I have heard horror stories from colleagues and friends about maintaining “legacy” systems. One question that comes to mind is if the system is being modified, is it really a legacy system, or is it just an old system that is still updated? In my experience, if a bug fix or a new feature is being added to an older system, the cost of not automating the corresponding tests most often results in some other seemingly unrelated bug being introduced. Sometimes it can be very difficult to automate tests especially in old systems. There may not be any available testing frameworks that could be easily plugged in. In such cases I would advocate for writing your own testing framework. It may not be as sophisticated as some of the commercial or open source packages, but it will help immensely. Testing automation of older systems can also ensure a smooth retirement of obsolete features that keep the codebase bloated and more complex that it needs to be.
In my experience, having more automated tests is better than having less. Over time, tests may be become redundant as they are being added. This is not the worst problem to have and can generally be managed as technical debt. What is worse, is presence of flaky tests.

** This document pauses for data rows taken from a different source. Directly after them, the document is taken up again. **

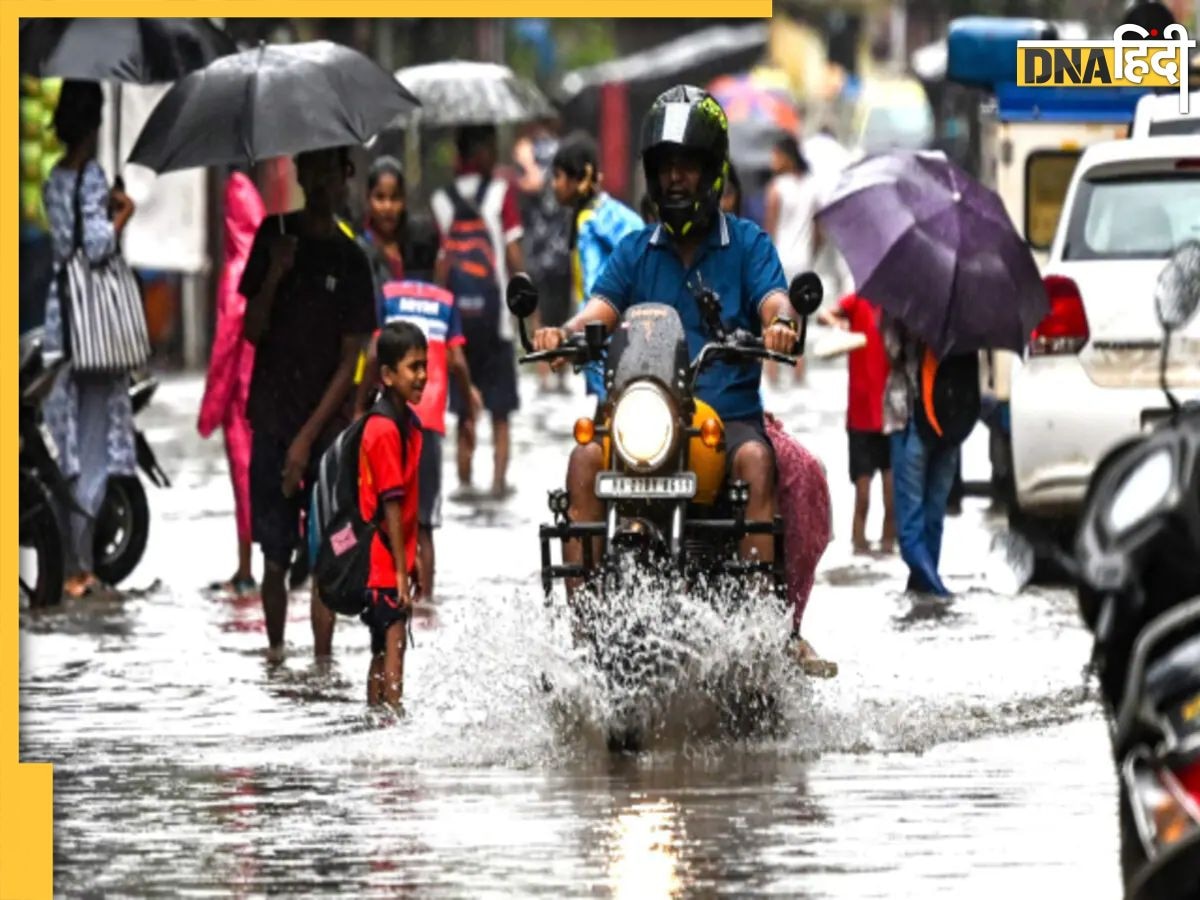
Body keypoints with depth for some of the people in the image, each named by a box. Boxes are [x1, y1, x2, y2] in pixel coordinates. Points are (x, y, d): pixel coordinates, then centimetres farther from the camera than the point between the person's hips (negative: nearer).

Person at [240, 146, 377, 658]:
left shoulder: (350, 261, -2)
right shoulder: (274, 236, 3)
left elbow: (350, 362, -3)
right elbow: (252, 331, 4)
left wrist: (307, 438, -10)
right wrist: (273, 276, -15)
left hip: (326, 428, -1)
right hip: (272, 422, 1)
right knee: (274, 558, 2)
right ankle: (276, 658, 12)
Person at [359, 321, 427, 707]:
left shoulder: (408, 423, 11)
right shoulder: (385, 430, -18)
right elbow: (390, 505, -19)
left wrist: (411, 564, 18)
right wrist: (401, 570, -18)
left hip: (395, 560, 9)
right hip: (386, 560, -9)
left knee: (382, 652, 14)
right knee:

These are tests that change from passing to failing from day to day with no clear explanation. These result in significant time sink and loss of confidence in the product being developed. Getting rid of such tests should be the top priority. Ideally, they should be rewritten and made more robust, but in some cases, they may be completely removed as they do not reliably prove that the software is working as it should.
Test automation is not new, but it still appears to be lacking in many systems. Organizations should embrace the cost of test automation as part of the cost of developing new features and modifying existing ones. Doing so will help build confidence in ensuring quality for product owners as well as developers.